Written instruction:
Convert every line of the records into a Markdown table with the columns "No." and "Line", numbering the rows and skipping blank lines. Omit the pictures.

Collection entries
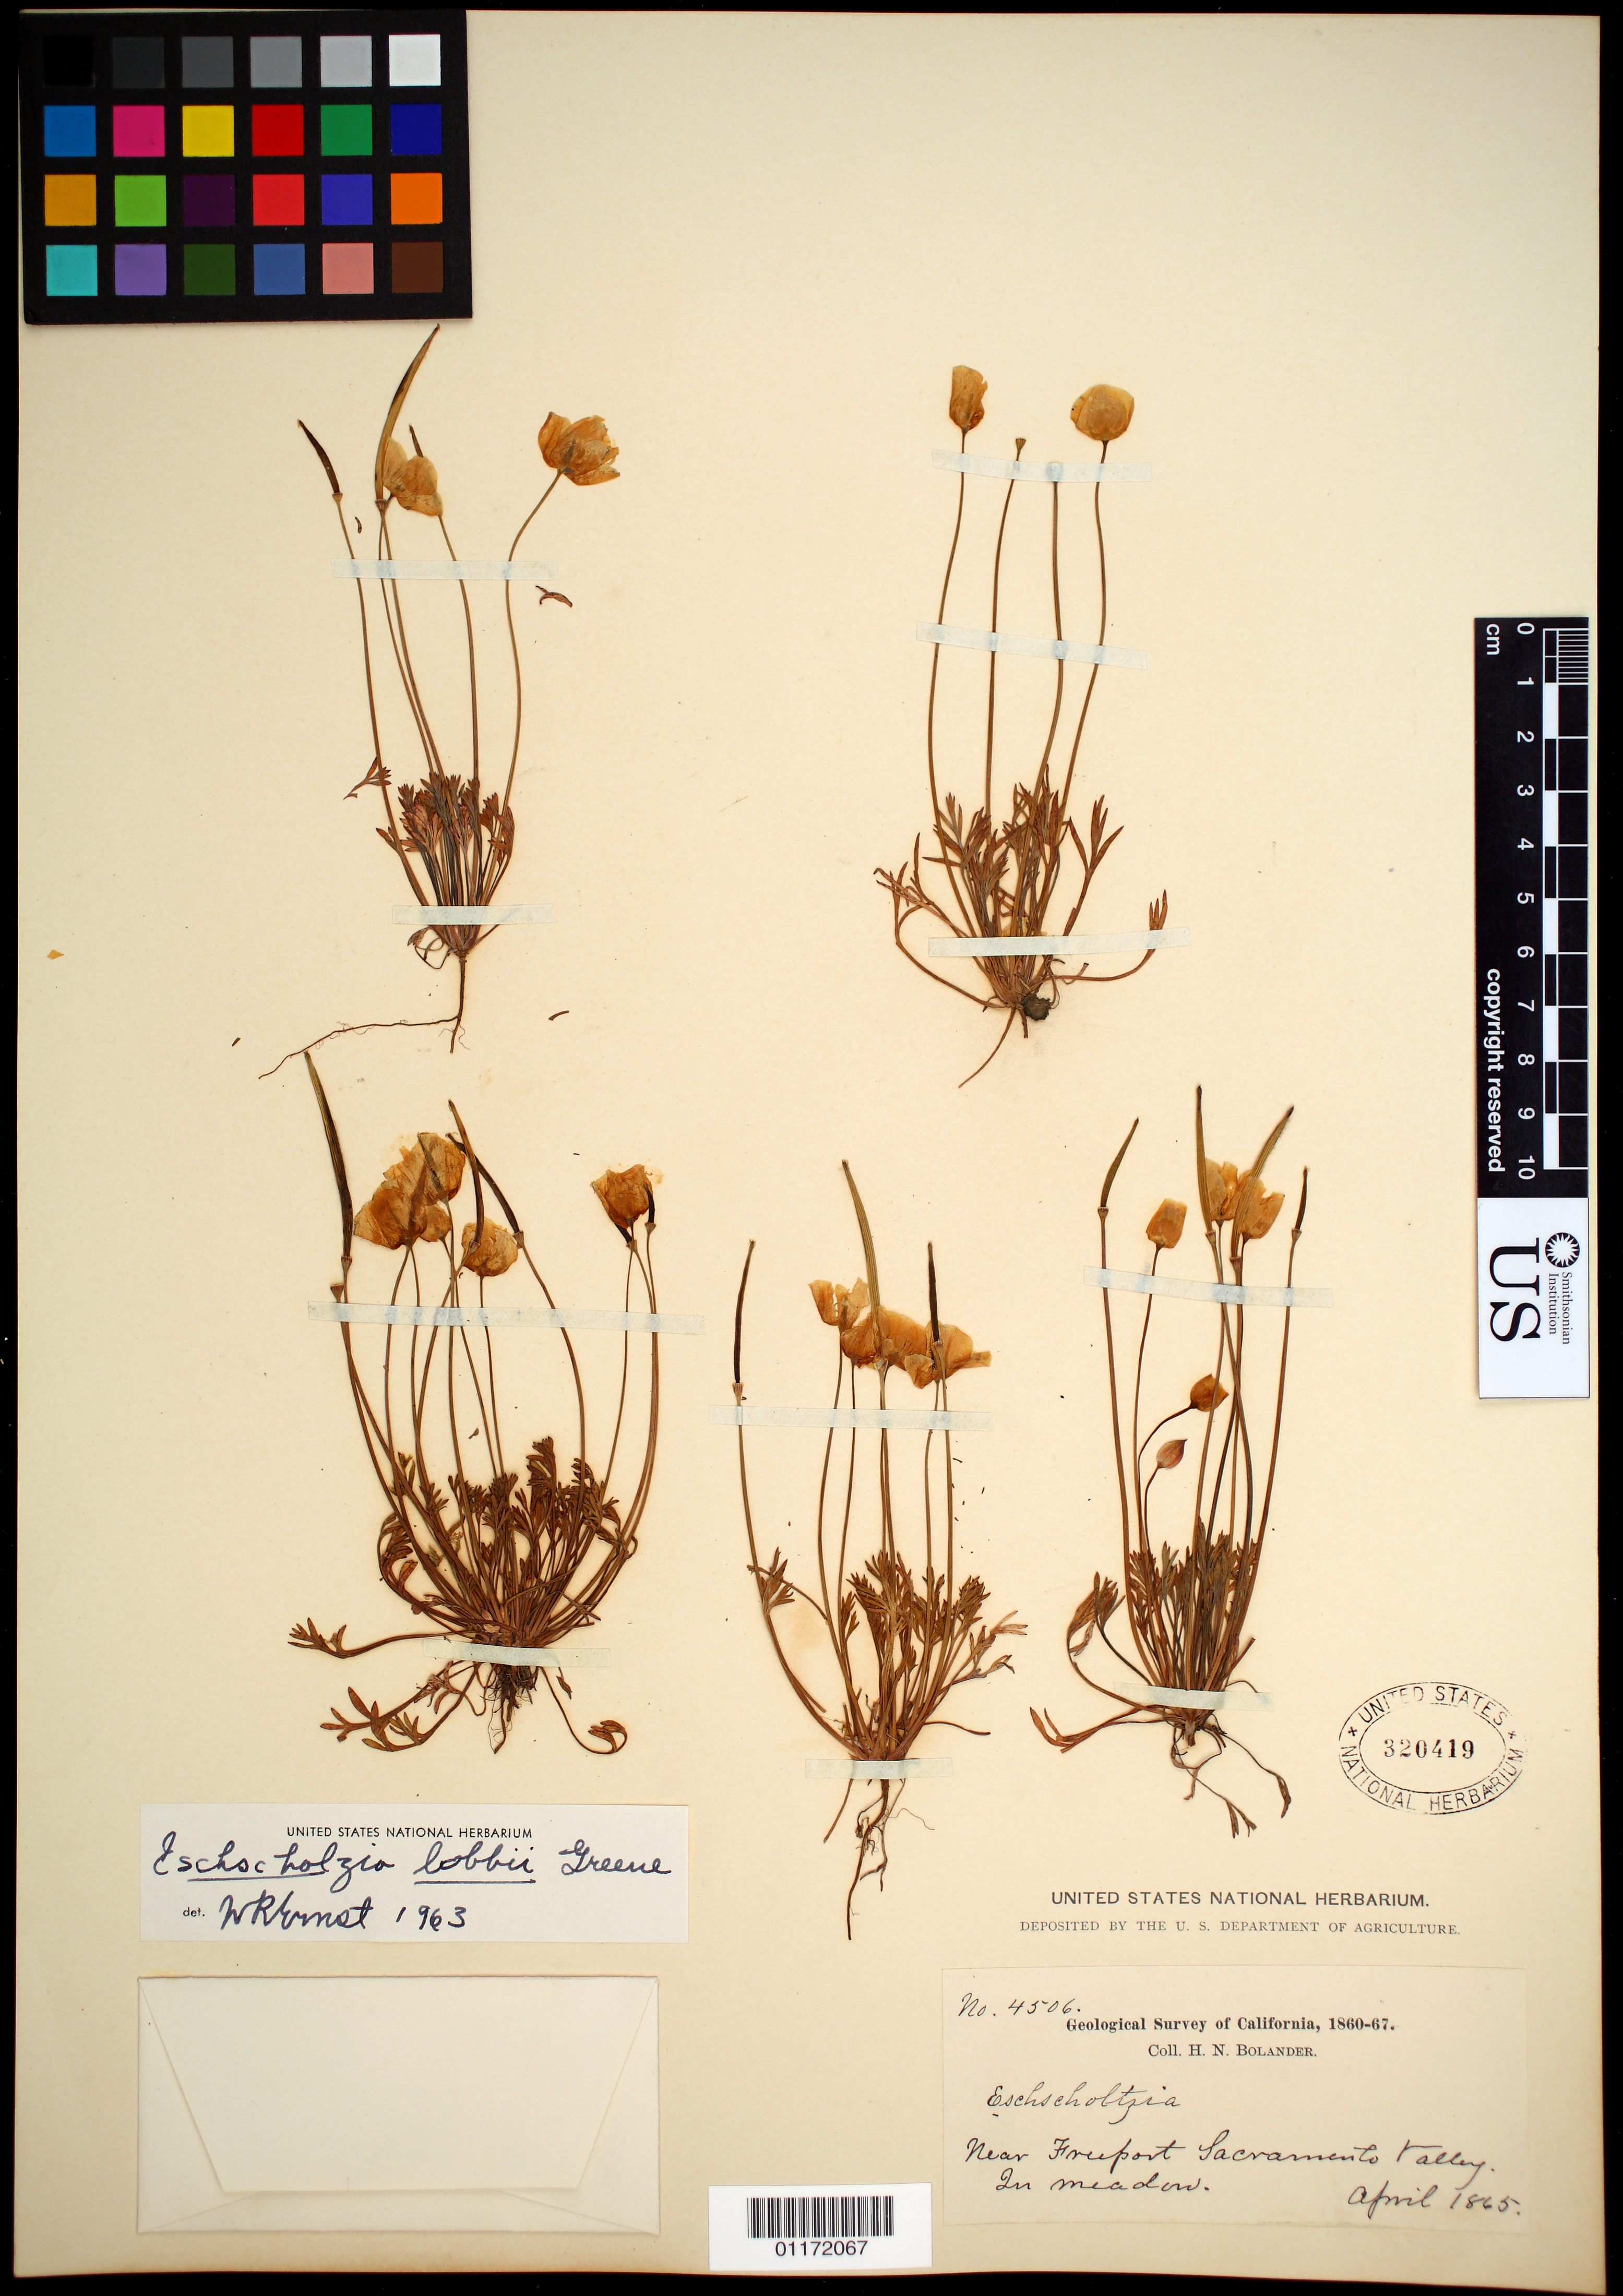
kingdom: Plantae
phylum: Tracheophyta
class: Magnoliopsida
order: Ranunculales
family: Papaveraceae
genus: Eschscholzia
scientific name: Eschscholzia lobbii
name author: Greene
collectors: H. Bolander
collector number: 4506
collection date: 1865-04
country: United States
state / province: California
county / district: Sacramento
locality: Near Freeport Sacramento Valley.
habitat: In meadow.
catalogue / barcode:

Written response:
| No. | Line |
|---|---|
| 1 | kingdom: Plantae |
| 2 | phylum: Tracheophyta |
| 3 | class: Magnoliopsida |
| 4 | order: Ranunculales |
| 5 | family: Papaveraceae |
| 6 | genus: Eschscholzia |
| 7 | scientific name: Eschscholzia lobbii |
| 8 | name author: Greene |
| 9 | collectors: H. Bolander |
| 10 | collector number: 4506 |
| 11 | collection date: 1865-04 |
| 12 | country: United States |
| 13 | state / province: California |
| 14 | county / district: Sacramento |
| 15 | locality: Near Freeport Sacramento Valley. |
| 16 | habitat: In meadow. |
| 17 | catalogue / barcode: |